Issue with Identity Specification on Primary Key column...table has millions of rows

  • Hello everyone! Long time no talk - long story for another time...

    Have a customer who has a database in SQL Server 2005 Standard Edition (SP3) and they are experiencing a great deal of difficulty with one of their tables, that has begun to receive millions of rows of data to this one table, a day (when I say millions I mean a million plus, but not more than 2 million rows a day).

    The issue is that the column is an ID, Pkey column with an INT value. They are having to reseed often because they are running out of numbers, and for some reason (and this is the main problem) they are experiencing skips in the ID numbers being issued (checked incrementing and all that - all seems to be correct there). I have suggested the following things:

    - Change the column data type from INT to BIGINT, and start seeding over from 1 in new server.

    - Range Partitioning for the table by year/quarter/month (still being decided on)

    - Check .NET factories to make sure the isolation level default (READ COMMITTED) has not been compromised.

    They are having me get things in order to move this to a new server, and I want to really give it the best chance possible to not only thrive in performance, but to eliminate this issue. Any and all help is appreciated. Please ask any questions necessary to query me on this scenario, and I cannot thank you all enough!

    Rich

  • Gaps in a column with the identity property set usually means 1 of 2 things:

    1. Deletes

    2. Failed inserts

    So I'd check how many deletes are being done and how many insert failures that they have. If there's over a million inserts a day then I'd be there are plenty of failed inserts.

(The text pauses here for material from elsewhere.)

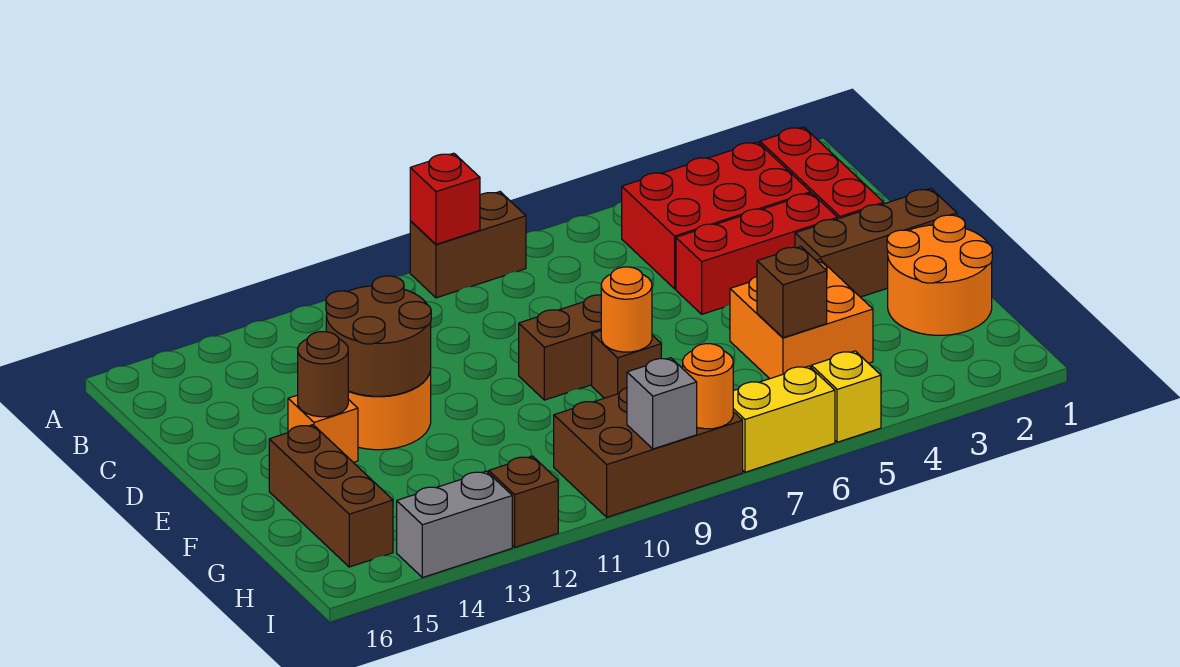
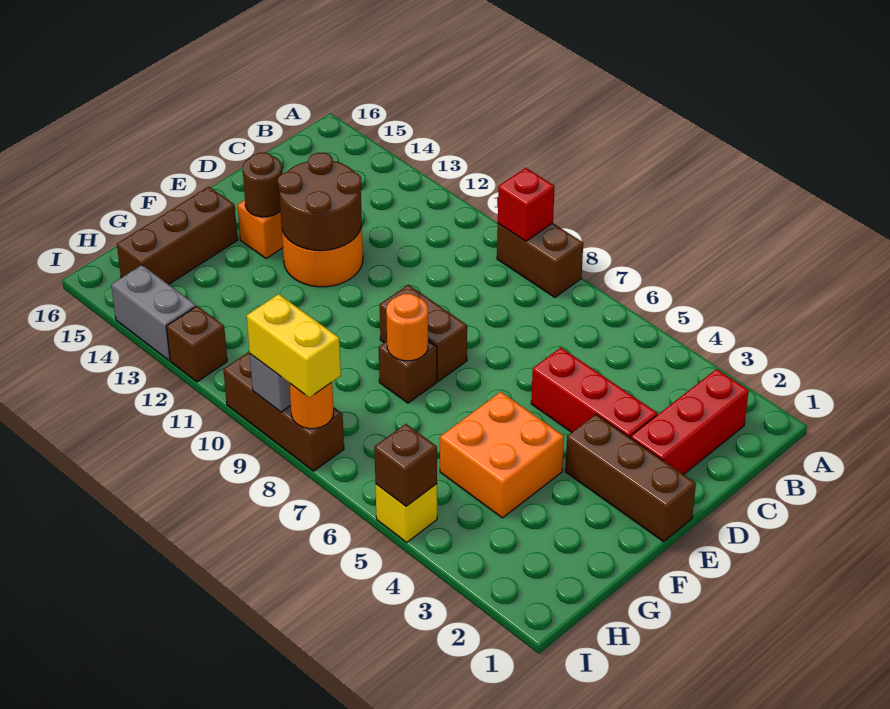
red brick B3:C5 level 1 -> none
orange round brick F1:G2 level 1 -> none
brown brick G5 level 2 -> brown brick I5 level 2
brown brick H8:I10 level 1 -> brown brick I8:I10 level 1
yellow brick I6:I7 level 1 -> yellow brick I8:I9 level 3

    I'd change to BIGINT for sure. If you are moving to new box are you upgrading to 2012? You might want to investigate using a SEQUENCE instead of IDENTITY.

  • Jack, thank you for the response. The new system is still on SQL 2005, but will be Enterprise Edition instead of Standard Edition. Also - I am trying to see if we cannot go with SSD's for the RAID array. The unfortunate thing for me with this system is that it is eventually going to be phased out in like 12/24 months for a MySQL backend, but that's not really important now.

    What would you recommend as my best way to see if in fact I am getting fail inserts and deletes? The previous DBA to me has set up some jobs that will do a Trace every hour for 1 minute, but in my initial review of those captures - I did not see anything along the lines of deletes or anything to indicate failed inserts - then again, I may not be looking at the data captured correctly.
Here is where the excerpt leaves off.